* **Your objective**: Copy each line below exactly and leave the pictures out.

Pictured people or hands with joints:
==========
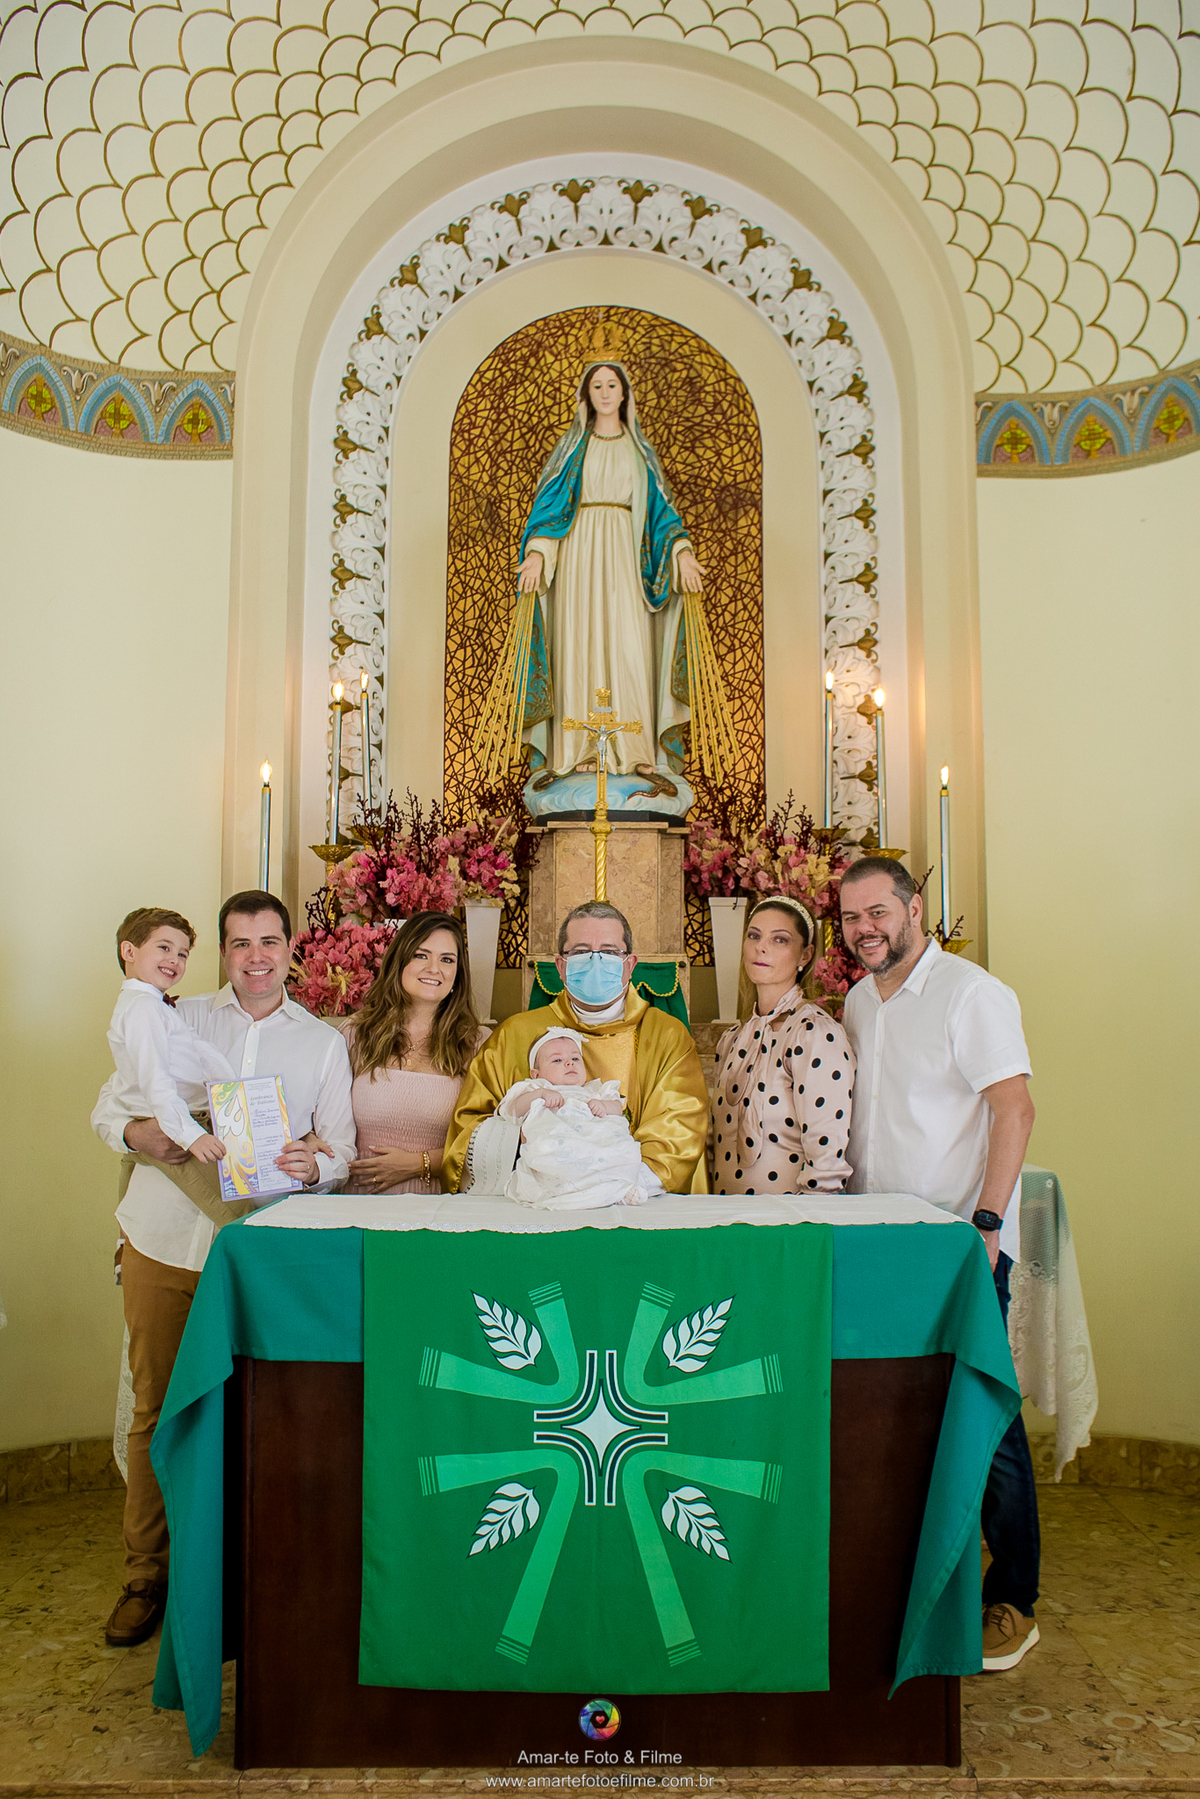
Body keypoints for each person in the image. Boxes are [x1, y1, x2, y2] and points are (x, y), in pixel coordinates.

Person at [91, 890, 356, 1651]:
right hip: (164, 1241)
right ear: (221, 951)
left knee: (255, 1412)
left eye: (269, 942)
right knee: (157, 1407)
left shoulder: (321, 1042)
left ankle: (246, 1575)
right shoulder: (176, 1017)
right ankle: (148, 1575)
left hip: (258, 1256)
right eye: (240, 943)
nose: (256, 957)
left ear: (291, 948)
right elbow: (107, 1110)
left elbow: (341, 1149)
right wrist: (140, 1132)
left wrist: (314, 1164)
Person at [839, 855, 1039, 1673]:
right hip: (881, 1242)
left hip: (956, 1242)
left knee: (984, 1413)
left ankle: (1014, 1597)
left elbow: (1014, 1108)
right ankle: (920, 1576)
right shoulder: (858, 999)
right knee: (899, 1406)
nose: (865, 929)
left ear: (914, 907)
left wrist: (984, 1226)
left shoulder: (970, 993)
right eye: (851, 917)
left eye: (878, 912)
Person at [479, 361, 723, 781]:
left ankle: (635, 749)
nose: (606, 392)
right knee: (579, 643)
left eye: (612, 385)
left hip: (627, 559)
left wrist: (681, 551)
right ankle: (579, 750)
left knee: (630, 646)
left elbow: (661, 517)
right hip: (578, 557)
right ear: (586, 395)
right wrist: (537, 553)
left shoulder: (639, 452)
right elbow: (551, 510)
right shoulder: (574, 450)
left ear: (625, 393)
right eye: (597, 385)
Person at [444, 900, 709, 1195]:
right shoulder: (514, 1035)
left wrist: (611, 1189)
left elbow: (680, 1126)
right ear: (561, 966)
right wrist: (536, 1153)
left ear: (630, 965)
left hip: (634, 1202)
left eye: (609, 952)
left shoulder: (666, 1036)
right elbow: (469, 1125)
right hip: (538, 1202)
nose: (596, 962)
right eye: (581, 952)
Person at [105, 908, 244, 1225]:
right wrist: (191, 1136)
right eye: (164, 948)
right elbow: (156, 1081)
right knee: (236, 1213)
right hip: (171, 1128)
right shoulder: (142, 1008)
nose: (175, 960)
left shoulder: (154, 1006)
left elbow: (201, 1057)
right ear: (129, 951)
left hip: (183, 1120)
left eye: (182, 954)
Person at [711, 896, 854, 1196]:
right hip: (725, 1216)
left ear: (805, 955)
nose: (761, 948)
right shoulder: (732, 1039)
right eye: (754, 936)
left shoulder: (814, 1034)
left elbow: (826, 1165)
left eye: (780, 940)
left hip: (788, 1219)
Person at [340, 912, 487, 1195]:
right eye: (421, 955)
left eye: (447, 960)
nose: (434, 969)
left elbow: (490, 1141)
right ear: (399, 962)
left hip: (437, 1206)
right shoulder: (356, 1034)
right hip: (357, 1204)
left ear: (458, 974)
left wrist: (418, 1164)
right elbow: (322, 1123)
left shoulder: (476, 1044)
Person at [498, 1026, 664, 1210]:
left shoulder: (595, 1091)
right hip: (559, 1143)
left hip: (597, 1143)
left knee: (624, 1150)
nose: (569, 1063)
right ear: (536, 1074)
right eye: (557, 1060)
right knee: (549, 1150)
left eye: (575, 1058)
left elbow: (618, 1109)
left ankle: (617, 1187)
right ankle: (570, 1190)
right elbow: (512, 1110)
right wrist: (541, 1094)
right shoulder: (535, 1089)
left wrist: (604, 1106)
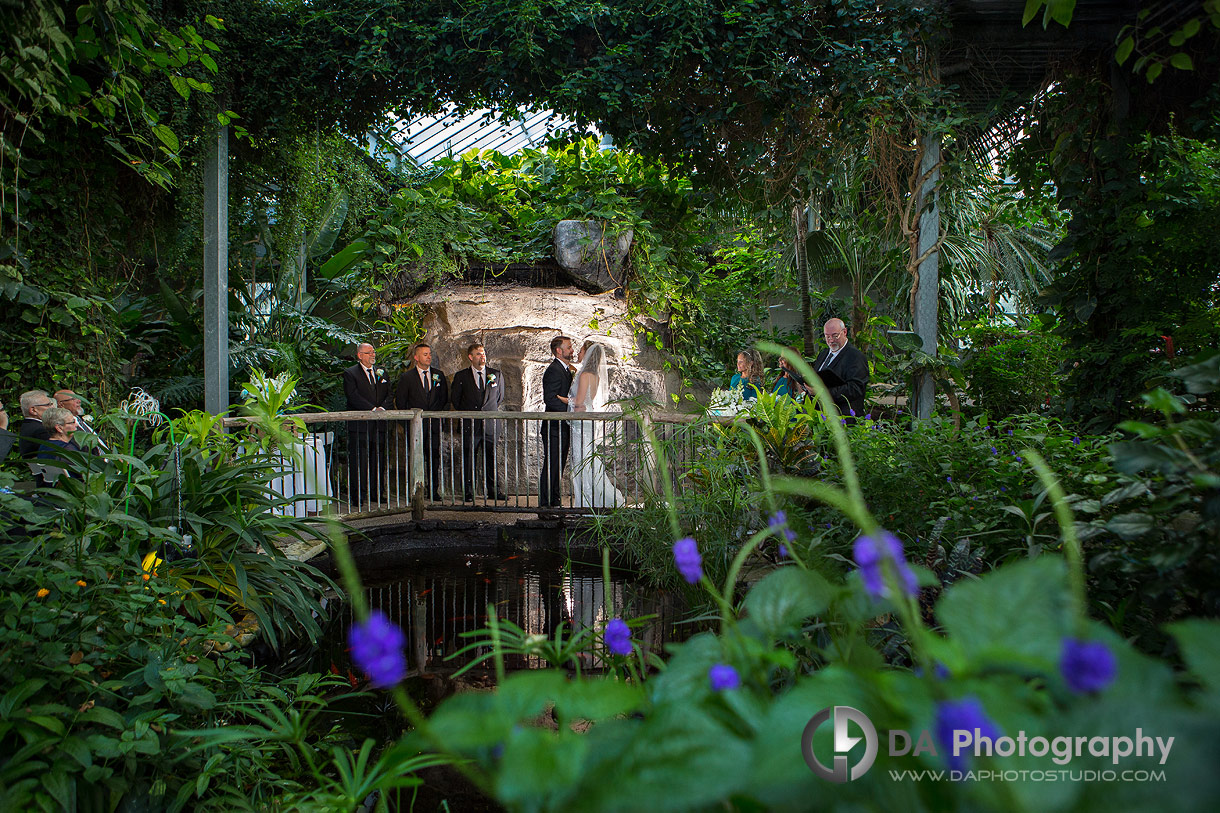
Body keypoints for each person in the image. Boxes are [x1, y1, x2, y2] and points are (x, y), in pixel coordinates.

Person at [568, 339, 625, 509]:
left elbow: (578, 402)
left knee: (581, 462)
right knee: (587, 460)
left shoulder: (585, 375)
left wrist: (561, 398)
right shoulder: (595, 376)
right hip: (587, 420)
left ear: (587, 354)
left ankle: (586, 504)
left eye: (580, 351)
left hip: (581, 422)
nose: (578, 354)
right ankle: (590, 502)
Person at [449, 342, 506, 501]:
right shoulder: (461, 376)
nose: (483, 356)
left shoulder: (496, 374)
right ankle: (467, 492)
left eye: (483, 353)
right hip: (470, 425)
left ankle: (494, 490)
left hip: (490, 424)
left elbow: (499, 397)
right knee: (468, 459)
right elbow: (456, 400)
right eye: (479, 353)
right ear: (470, 357)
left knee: (491, 458)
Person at [396, 343, 449, 501]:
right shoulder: (407, 377)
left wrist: (437, 415)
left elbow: (444, 398)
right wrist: (410, 421)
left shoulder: (438, 375)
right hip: (415, 427)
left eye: (429, 354)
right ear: (416, 357)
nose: (429, 357)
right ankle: (415, 490)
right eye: (425, 354)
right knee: (415, 457)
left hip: (433, 425)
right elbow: (401, 401)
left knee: (434, 457)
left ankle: (434, 490)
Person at [342, 343, 393, 507]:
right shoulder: (350, 373)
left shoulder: (382, 372)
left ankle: (376, 492)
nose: (372, 354)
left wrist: (382, 408)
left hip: (379, 425)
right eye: (368, 352)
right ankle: (358, 494)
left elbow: (389, 393)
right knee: (359, 460)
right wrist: (371, 409)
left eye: (373, 351)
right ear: (359, 355)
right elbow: (353, 396)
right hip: (360, 426)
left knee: (378, 459)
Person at [807, 318, 869, 419]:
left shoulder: (855, 356)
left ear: (844, 332)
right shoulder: (823, 354)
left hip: (842, 417)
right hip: (819, 415)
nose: (831, 340)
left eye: (835, 336)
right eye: (827, 336)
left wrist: (823, 393)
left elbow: (856, 388)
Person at [539, 335, 574, 508]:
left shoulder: (566, 370)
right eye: (569, 347)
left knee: (558, 467)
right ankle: (545, 504)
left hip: (562, 426)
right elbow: (550, 399)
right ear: (559, 351)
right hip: (554, 427)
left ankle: (554, 500)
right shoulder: (554, 370)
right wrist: (568, 411)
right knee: (552, 466)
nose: (572, 350)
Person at [37, 406, 83, 481]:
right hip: (74, 490)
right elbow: (86, 475)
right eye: (72, 422)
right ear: (59, 428)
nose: (77, 425)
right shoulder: (67, 450)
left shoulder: (44, 446)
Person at [17, 390, 55, 460]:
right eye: (47, 405)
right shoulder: (41, 430)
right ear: (33, 410)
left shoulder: (27, 426)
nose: (52, 407)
==========
* **Answer to the exercise**:
Body keypoints for each person in the image. Boxes are [x1, y1, x2, y2] and points are (x, y), in pixel coordinates.

Person at [91, 890, 356, 1651]:
right hip: (164, 1241)
right ear: (221, 951)
left knee: (255, 1412)
left eye: (269, 942)
right knee: (157, 1407)
left shoulder: (321, 1042)
left ankle: (246, 1575)
right shoulder: (176, 1017)
right ankle: (148, 1575)
left hip: (258, 1256)
right eye: (240, 943)
nose: (256, 957)
left ear: (291, 948)
right elbow: (107, 1110)
left elbow: (341, 1149)
right wrist: (140, 1132)
left wrist: (314, 1164)
Person at [839, 855, 1039, 1673]:
right hip: (881, 1242)
left hip: (956, 1242)
left knee: (984, 1413)
left ankle: (1014, 1597)
left elbow: (1014, 1108)
right ankle: (920, 1576)
right shoulder: (858, 999)
right knee: (899, 1406)
nose: (865, 929)
left ear: (914, 907)
left wrist: (984, 1226)
left shoulder: (970, 993)
right eye: (851, 917)
left eye: (878, 912)
Person at [479, 361, 723, 781]:
left ankle: (635, 749)
nose: (606, 392)
right knee: (579, 643)
left eye: (612, 385)
left hip: (627, 559)
left wrist: (681, 551)
right ankle: (579, 750)
left knee: (630, 646)
left elbow: (661, 517)
right hip: (578, 557)
right ear: (586, 395)
right wrist: (537, 553)
left shoulder: (639, 452)
right elbow: (551, 510)
right shoulder: (574, 450)
left ear: (625, 393)
right eye: (597, 385)
Person at [444, 900, 709, 1195]:
right shoulder: (514, 1035)
left wrist: (611, 1189)
left elbow: (680, 1126)
right ear: (561, 966)
right wrist: (536, 1153)
left ear: (630, 965)
left hip: (634, 1202)
left eye: (609, 952)
left shoulder: (666, 1036)
right elbow: (469, 1125)
right hip: (538, 1202)
nose: (596, 962)
right eye: (581, 952)
Person at [105, 908, 244, 1225]:
right wrist: (191, 1136)
right eye: (164, 948)
right elbow: (156, 1081)
right knee: (236, 1213)
right hip: (171, 1128)
right shoulder: (142, 1008)
nose: (175, 960)
left shoulder: (154, 1006)
left elbow: (201, 1057)
right ear: (129, 951)
left hip: (183, 1120)
left eye: (182, 954)
Person at [711, 896, 854, 1196]:
right hip: (725, 1216)
left ear: (805, 955)
nose: (761, 948)
right shoulder: (732, 1039)
right eye: (754, 936)
left shoulder: (814, 1034)
left elbow: (826, 1165)
left eye: (780, 940)
left hip: (788, 1219)
Person at [340, 912, 487, 1195]:
right eye: (421, 955)
left eye: (447, 960)
nose: (434, 969)
left elbow: (490, 1141)
right ear: (399, 962)
left hip: (437, 1206)
right shoulder: (356, 1034)
right hip: (357, 1204)
left ear: (458, 974)
left wrist: (418, 1164)
right elbow: (322, 1123)
left shoulder: (476, 1044)
Person at [498, 1026, 664, 1210]:
left shoulder: (595, 1091)
right hip: (559, 1143)
left hip: (597, 1143)
left knee: (624, 1150)
nose: (569, 1063)
right ear: (536, 1074)
right eye: (557, 1060)
right knee: (549, 1150)
left eye: (575, 1058)
left elbow: (618, 1109)
left ankle: (617, 1187)
right ankle: (570, 1190)
right elbow: (512, 1110)
right wrist: (541, 1094)
right shoulder: (535, 1089)
left wrist: (604, 1106)
Body keypoints for each person in the image. Boxes are [x1, y1, x2, y2] and points are (x, y), in pixel coordinates.

Person at [568, 339, 625, 509]:
left elbow: (578, 402)
left knee: (581, 462)
right knee: (587, 460)
left shoulder: (585, 375)
left wrist: (561, 398)
right shoulder: (595, 376)
right hip: (587, 420)
left ear: (587, 354)
left ankle: (586, 504)
left eye: (580, 351)
left hip: (581, 422)
nose: (578, 354)
right ankle: (590, 502)
Person at [449, 342, 506, 501]:
right shoulder: (461, 376)
nose: (483, 356)
left shoulder: (496, 374)
right ankle: (467, 492)
left eye: (483, 353)
right hip: (470, 425)
left ankle: (494, 490)
left hip: (490, 424)
left elbow: (499, 397)
right knee: (468, 459)
right elbow: (456, 400)
right eye: (479, 353)
right ear: (470, 357)
left knee: (491, 458)
Person at [396, 343, 449, 501]:
right shoulder: (407, 377)
left wrist: (437, 415)
left elbow: (444, 398)
right wrist: (410, 421)
left shoulder: (438, 375)
right hip: (415, 427)
left eye: (429, 354)
right ear: (416, 357)
nose: (429, 357)
right ankle: (415, 490)
right eye: (425, 354)
right knee: (415, 457)
left hip: (433, 425)
right elbow: (401, 401)
left knee: (434, 457)
left ankle: (434, 490)
Person at [342, 343, 393, 507]:
right shoulder: (350, 373)
left shoulder: (382, 372)
left ankle: (376, 492)
nose: (372, 354)
left wrist: (382, 408)
left hip: (379, 425)
right eye: (368, 352)
right ankle: (358, 494)
left elbow: (389, 393)
right knee: (359, 460)
right wrist: (371, 409)
left eye: (373, 351)
right ear: (359, 355)
right elbow: (353, 396)
right hip: (360, 426)
left knee: (378, 459)
Person at [807, 318, 869, 419]:
left shoulder: (855, 356)
left ear: (844, 332)
right shoulder: (823, 354)
left hip: (842, 417)
right hip: (819, 415)
nose: (831, 340)
left eye: (835, 336)
right eye: (827, 336)
left wrist: (823, 393)
left elbow: (856, 388)
Person at [539, 335, 574, 508]:
left shoulder: (566, 370)
right eye: (569, 347)
left knee: (558, 467)
right ankle: (545, 504)
left hip: (562, 426)
right elbow: (550, 399)
right ear: (559, 351)
right hip: (554, 427)
left ankle: (554, 500)
right shoulder: (554, 370)
right wrist: (568, 411)
right knee: (552, 466)
nose: (572, 350)
Person at [37, 406, 83, 481]:
right hip: (74, 490)
right elbow: (86, 475)
right eye: (72, 422)
right ear: (59, 428)
nose: (77, 425)
right shoulder: (67, 450)
left shoulder: (44, 446)
Person at [17, 390, 55, 460]:
right eye: (47, 405)
right shoulder: (41, 430)
right ear: (33, 410)
left shoulder: (27, 426)
nose: (52, 407)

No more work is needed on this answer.